WORK INSTRUCTIONS -
Omit the images, then repeat the listing exactly.

*** Opening of GIVEN DATA ***

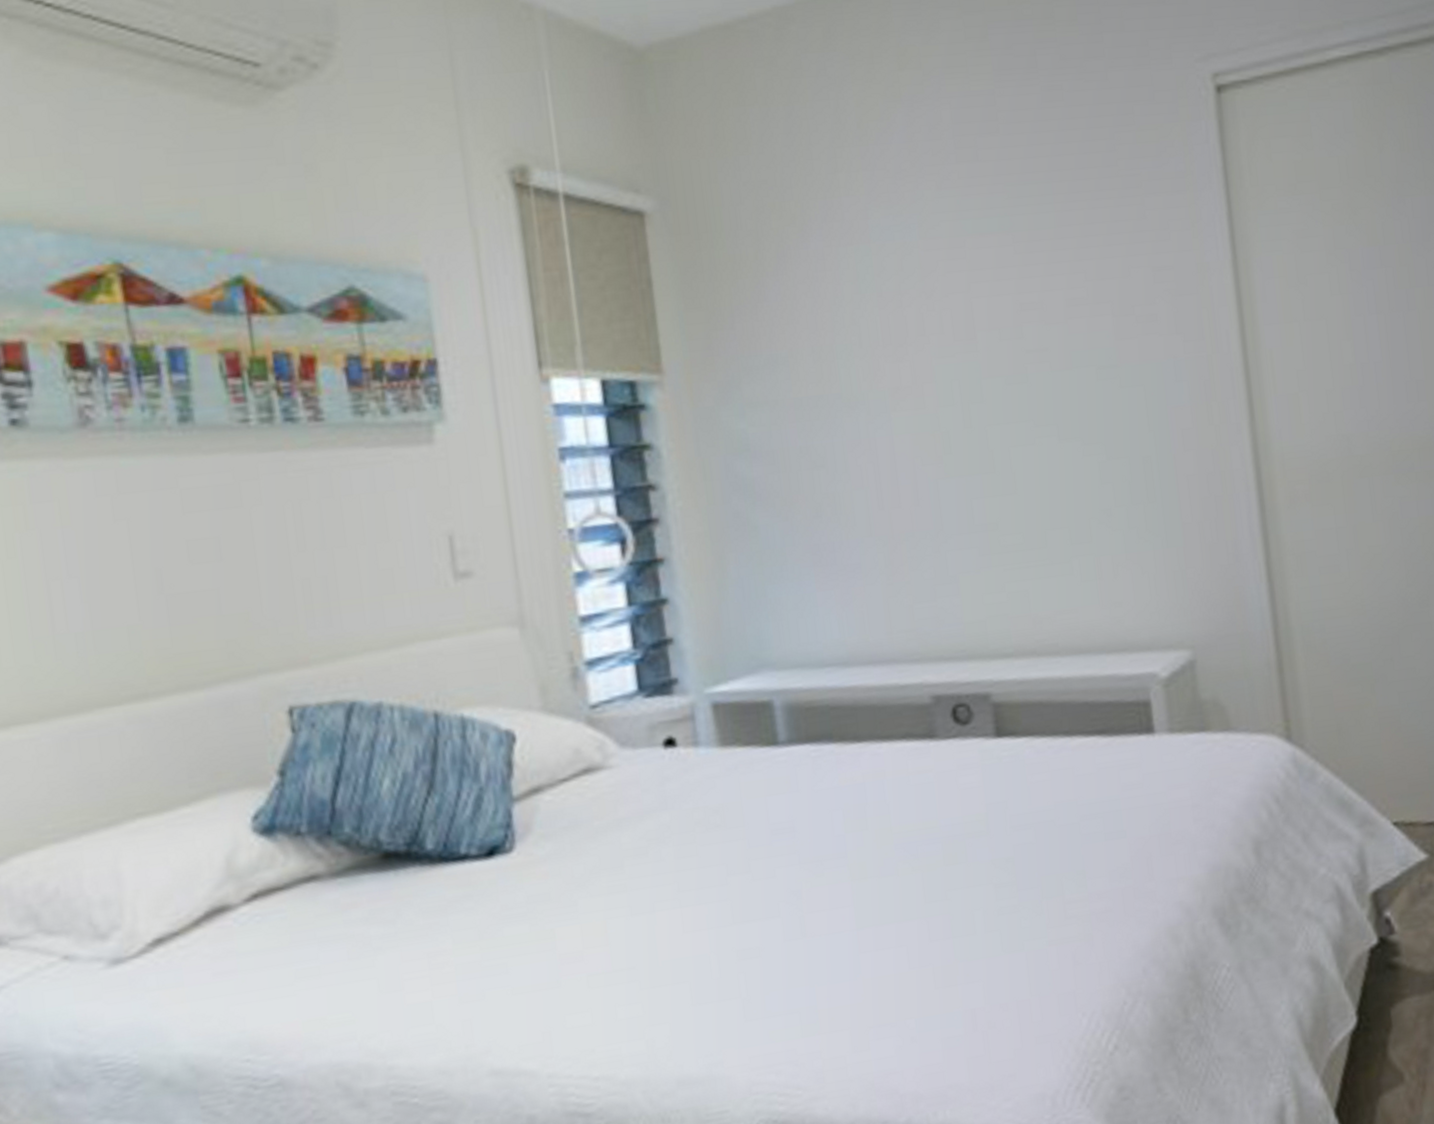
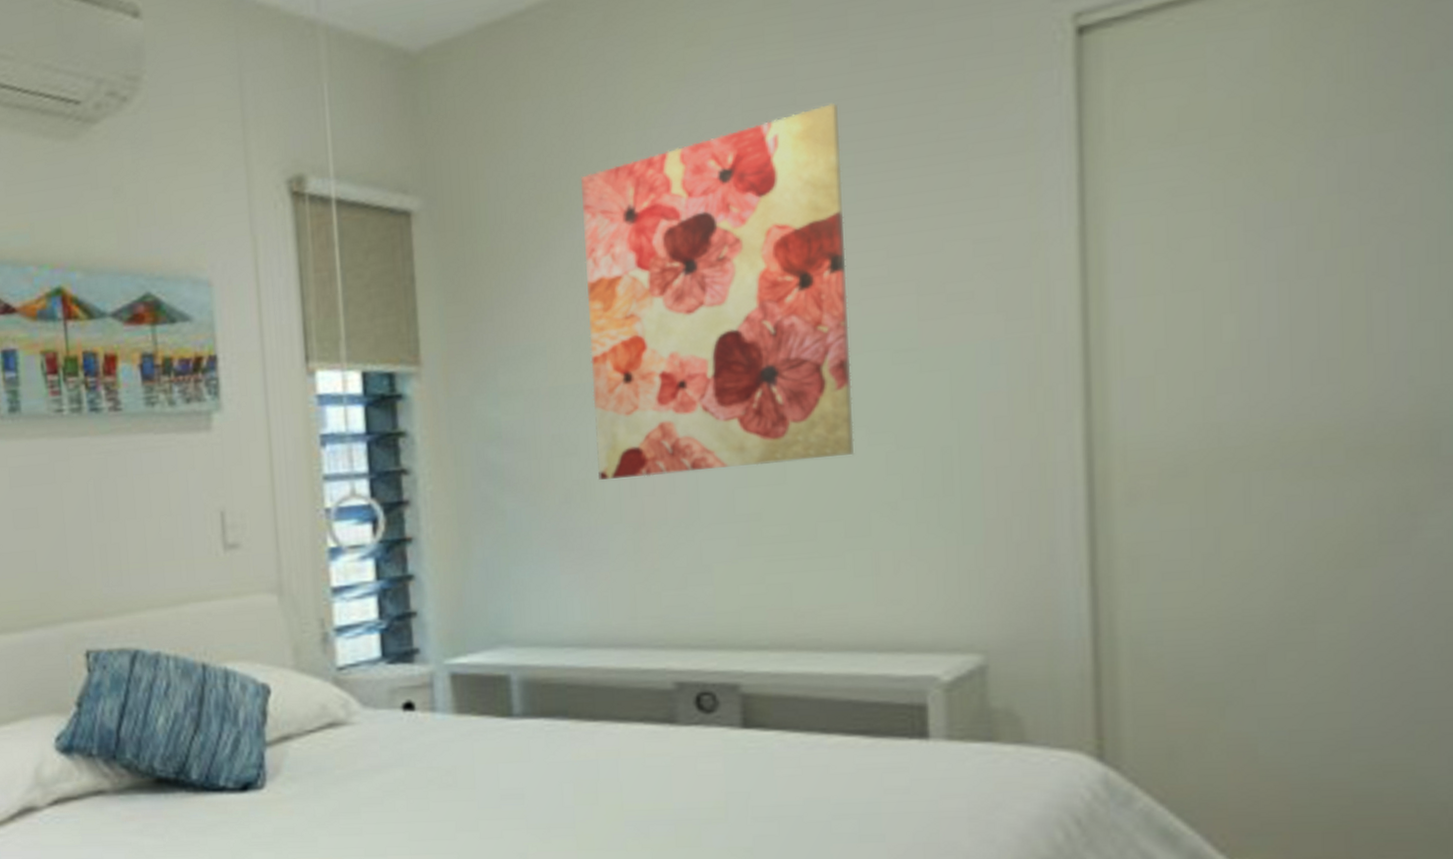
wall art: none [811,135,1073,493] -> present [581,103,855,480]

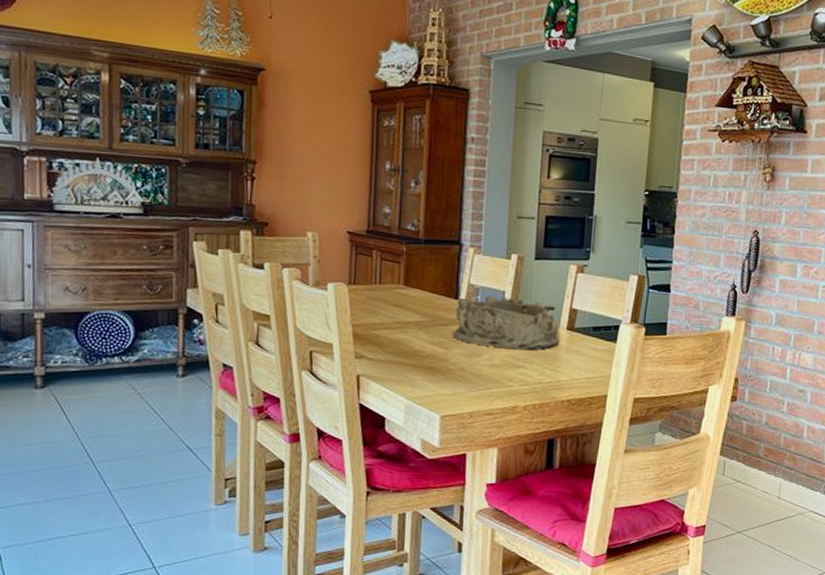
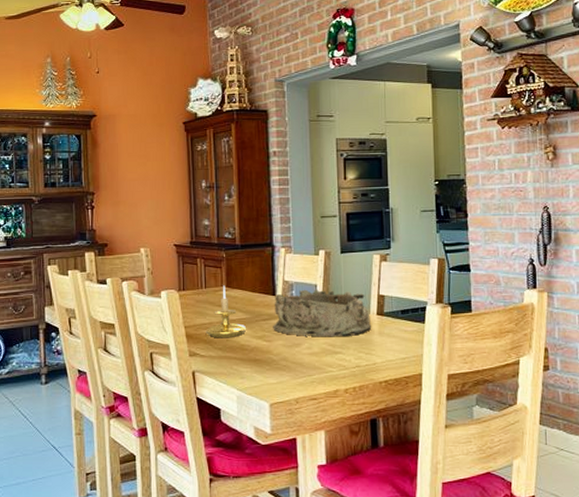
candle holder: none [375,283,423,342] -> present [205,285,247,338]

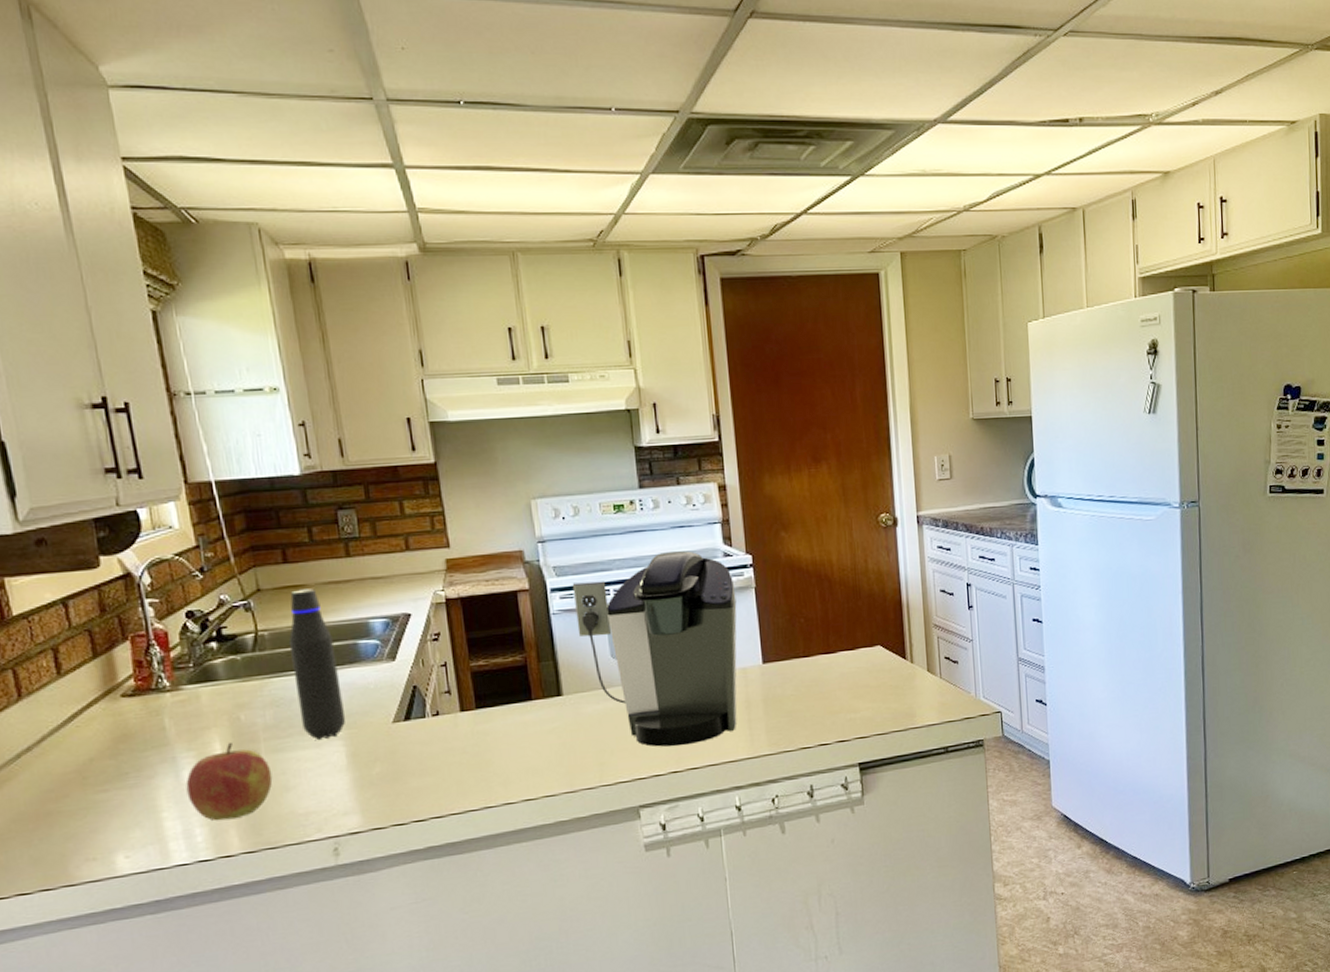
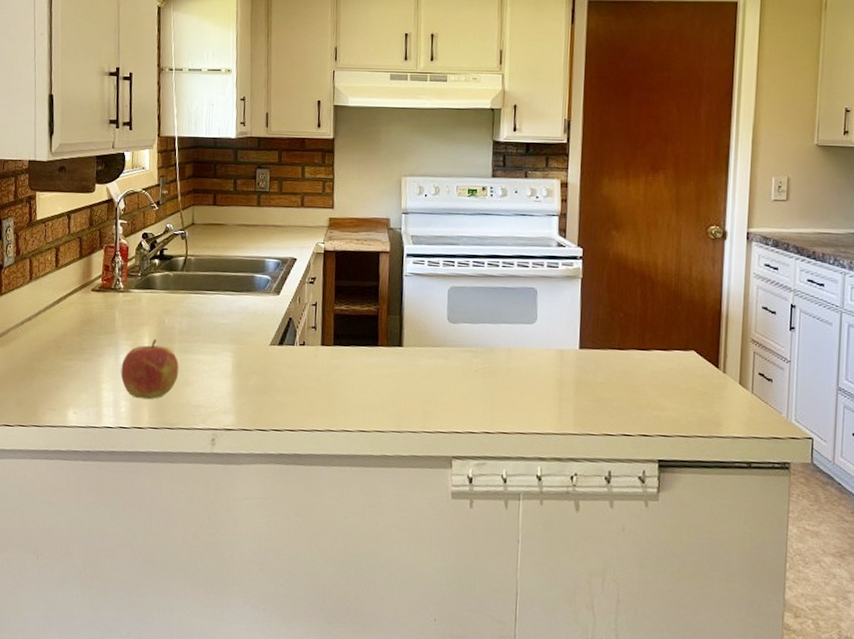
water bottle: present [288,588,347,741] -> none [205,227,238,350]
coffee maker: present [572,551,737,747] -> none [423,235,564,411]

*** Close of GIVEN DATA ***

ANSWER SPACE -
wall art: none [811,135,1073,493] -> present [581,103,855,480]

candle holder: none [375,283,423,342] -> present [205,285,247,338]

water bottle: present [288,588,347,741] -> none [205,227,238,350]
coffee maker: present [572,551,737,747] -> none [423,235,564,411]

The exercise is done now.